The Vatican has insisted it is not responsible for clerical sex abuse cases in the United States because the bishops are not technically its employees. The claim was made in response to court cases in ... Kentucky, in which bishops allegedly conspired to conceal sex abuse charges against pedophile priests.
Jeffrey Lena, the Vatican's US-based attorney, argued on Tuesday that as bishops are not paid by the Roman Catholic Church, they are therefore not considered its responsibility. Lena also denied that the Church had permitted secrecy over abuse allegations.
However, lawyer William McMurry has insisted that a 1962 Vatican document known as the 'Crimen Sollicitationis' -- Latin for "crimes of solicitation" -- barred bishops from reporting abuse to police.
He said that the document was "evidence of a 'written' policy' that orders secrecy over priestly sex abuse.
The Vatican has denied the charges.
Abuse victims have, meanwhile, stressed that it is dishonest of the Roman Catholic Church to claim that it is not in charge of appointed bishops.
The Kentucky lawsuit filed in 2004 by three men seeks to depose top Vatican officials, including Pope Benedict XVI.

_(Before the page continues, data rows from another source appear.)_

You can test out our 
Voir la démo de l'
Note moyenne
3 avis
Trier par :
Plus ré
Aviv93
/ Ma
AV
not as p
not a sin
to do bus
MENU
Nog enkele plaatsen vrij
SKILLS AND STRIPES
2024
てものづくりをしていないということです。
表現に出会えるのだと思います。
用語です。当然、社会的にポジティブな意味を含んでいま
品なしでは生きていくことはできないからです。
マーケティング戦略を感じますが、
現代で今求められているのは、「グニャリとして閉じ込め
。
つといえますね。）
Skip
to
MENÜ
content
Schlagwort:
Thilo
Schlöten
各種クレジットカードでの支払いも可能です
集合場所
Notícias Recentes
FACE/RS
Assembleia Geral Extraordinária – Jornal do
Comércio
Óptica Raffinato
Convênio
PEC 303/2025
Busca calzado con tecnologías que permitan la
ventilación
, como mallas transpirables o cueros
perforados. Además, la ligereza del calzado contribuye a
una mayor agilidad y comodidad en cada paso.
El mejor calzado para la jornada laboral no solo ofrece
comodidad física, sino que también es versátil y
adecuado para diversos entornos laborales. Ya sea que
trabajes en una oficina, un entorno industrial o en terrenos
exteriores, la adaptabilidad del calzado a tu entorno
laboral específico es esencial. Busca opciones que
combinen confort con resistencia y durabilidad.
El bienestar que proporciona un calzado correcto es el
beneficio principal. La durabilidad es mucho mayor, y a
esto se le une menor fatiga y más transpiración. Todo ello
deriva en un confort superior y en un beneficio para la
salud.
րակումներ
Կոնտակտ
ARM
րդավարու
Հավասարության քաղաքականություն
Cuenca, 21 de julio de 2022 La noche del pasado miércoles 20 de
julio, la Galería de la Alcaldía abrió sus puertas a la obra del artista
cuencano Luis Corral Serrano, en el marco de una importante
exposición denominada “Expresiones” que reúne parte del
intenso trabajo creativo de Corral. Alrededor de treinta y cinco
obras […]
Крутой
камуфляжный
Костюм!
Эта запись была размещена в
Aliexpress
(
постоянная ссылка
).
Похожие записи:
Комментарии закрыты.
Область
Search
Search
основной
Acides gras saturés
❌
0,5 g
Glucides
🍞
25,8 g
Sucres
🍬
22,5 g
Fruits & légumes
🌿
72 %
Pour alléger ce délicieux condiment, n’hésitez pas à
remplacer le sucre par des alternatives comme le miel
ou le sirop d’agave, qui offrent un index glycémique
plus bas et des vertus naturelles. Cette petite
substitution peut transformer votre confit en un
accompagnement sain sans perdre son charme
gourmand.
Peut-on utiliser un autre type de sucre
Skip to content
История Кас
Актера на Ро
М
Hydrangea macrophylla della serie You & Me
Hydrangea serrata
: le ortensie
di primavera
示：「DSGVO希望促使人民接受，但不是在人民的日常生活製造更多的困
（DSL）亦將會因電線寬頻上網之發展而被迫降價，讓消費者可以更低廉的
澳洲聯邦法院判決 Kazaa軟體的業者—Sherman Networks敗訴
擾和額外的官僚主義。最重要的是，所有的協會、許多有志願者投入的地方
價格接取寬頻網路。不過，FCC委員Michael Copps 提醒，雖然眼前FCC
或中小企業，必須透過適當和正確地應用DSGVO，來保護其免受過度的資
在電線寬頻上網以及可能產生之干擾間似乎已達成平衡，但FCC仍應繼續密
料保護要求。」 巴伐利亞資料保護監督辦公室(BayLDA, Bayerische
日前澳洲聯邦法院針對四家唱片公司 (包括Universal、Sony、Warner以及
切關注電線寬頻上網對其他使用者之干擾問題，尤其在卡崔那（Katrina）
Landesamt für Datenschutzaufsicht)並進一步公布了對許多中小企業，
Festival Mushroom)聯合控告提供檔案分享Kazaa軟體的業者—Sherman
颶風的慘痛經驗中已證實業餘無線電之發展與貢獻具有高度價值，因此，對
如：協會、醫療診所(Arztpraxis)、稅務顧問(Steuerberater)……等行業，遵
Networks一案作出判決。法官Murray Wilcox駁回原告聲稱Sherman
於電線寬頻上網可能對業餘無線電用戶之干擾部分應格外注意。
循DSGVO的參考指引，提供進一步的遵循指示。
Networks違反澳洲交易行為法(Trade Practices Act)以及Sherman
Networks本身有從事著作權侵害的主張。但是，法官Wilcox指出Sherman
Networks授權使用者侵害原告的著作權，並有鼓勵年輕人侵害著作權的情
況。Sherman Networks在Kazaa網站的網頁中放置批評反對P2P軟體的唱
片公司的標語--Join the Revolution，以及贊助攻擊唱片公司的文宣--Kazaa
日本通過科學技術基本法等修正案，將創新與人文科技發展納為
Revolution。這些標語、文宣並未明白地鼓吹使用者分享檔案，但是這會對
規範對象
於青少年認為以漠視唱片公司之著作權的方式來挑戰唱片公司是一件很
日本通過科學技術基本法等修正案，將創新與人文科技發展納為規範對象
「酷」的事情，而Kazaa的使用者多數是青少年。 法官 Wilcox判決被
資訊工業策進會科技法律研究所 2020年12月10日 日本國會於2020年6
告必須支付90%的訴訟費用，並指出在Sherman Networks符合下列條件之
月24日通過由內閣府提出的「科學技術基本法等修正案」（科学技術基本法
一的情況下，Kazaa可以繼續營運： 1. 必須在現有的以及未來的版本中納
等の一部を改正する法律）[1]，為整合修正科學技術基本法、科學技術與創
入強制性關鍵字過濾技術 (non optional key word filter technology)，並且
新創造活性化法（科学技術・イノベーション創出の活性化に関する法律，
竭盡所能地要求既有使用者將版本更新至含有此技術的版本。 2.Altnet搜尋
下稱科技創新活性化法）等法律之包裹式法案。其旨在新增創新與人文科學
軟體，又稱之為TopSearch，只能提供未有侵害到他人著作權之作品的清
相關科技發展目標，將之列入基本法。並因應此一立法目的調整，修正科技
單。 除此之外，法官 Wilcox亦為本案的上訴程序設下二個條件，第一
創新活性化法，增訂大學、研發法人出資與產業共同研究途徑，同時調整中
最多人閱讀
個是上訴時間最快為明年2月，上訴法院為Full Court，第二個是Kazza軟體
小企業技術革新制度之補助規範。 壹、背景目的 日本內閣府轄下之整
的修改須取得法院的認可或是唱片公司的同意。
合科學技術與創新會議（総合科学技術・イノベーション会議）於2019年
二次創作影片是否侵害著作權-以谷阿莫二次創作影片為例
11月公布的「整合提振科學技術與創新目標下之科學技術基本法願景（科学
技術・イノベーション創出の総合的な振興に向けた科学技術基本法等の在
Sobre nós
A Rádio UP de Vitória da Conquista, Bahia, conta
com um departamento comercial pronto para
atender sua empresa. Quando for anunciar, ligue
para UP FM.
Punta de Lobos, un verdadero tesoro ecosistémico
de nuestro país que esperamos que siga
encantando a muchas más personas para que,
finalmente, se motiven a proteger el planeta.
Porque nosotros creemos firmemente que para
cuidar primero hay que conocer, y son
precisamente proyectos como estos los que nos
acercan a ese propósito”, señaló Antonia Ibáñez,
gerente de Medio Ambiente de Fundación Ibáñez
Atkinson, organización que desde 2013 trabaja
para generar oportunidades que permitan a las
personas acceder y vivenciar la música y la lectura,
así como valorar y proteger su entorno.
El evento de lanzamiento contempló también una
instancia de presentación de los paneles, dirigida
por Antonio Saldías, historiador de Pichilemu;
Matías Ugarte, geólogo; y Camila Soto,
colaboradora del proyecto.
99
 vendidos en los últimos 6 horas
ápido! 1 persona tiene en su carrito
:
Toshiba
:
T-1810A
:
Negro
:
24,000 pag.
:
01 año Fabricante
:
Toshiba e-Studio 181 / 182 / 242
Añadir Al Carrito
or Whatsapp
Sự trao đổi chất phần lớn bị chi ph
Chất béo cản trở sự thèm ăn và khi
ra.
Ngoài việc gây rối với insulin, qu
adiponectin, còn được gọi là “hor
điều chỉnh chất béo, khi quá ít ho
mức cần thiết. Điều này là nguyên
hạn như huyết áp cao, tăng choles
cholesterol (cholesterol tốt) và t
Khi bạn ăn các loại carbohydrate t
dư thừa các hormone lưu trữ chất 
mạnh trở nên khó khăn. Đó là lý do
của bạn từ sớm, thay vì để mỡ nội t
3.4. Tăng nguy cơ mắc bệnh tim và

In another case in the US state of Wisconsin, an alleged victim of a pedophile priest also filed a lawsuit against the Pope, Vatican Secretary of State Tarcisio Bertone and Cardinal Angelo Sodano, who is dean of the College of Cardinals. The Vatican is anxious to block the charges, contending that as head of a sovereign state, the Pontiff enjoys immunity from prosecution.
During the past few months, widespread pedophilia scandals have rocked the Roman Catholic Church across the Americas and Europe. Many accuse the Vatican hierarchy and the Pope, himself, of helping protect child-molesting priests and creating a "wall of silence" around such issues.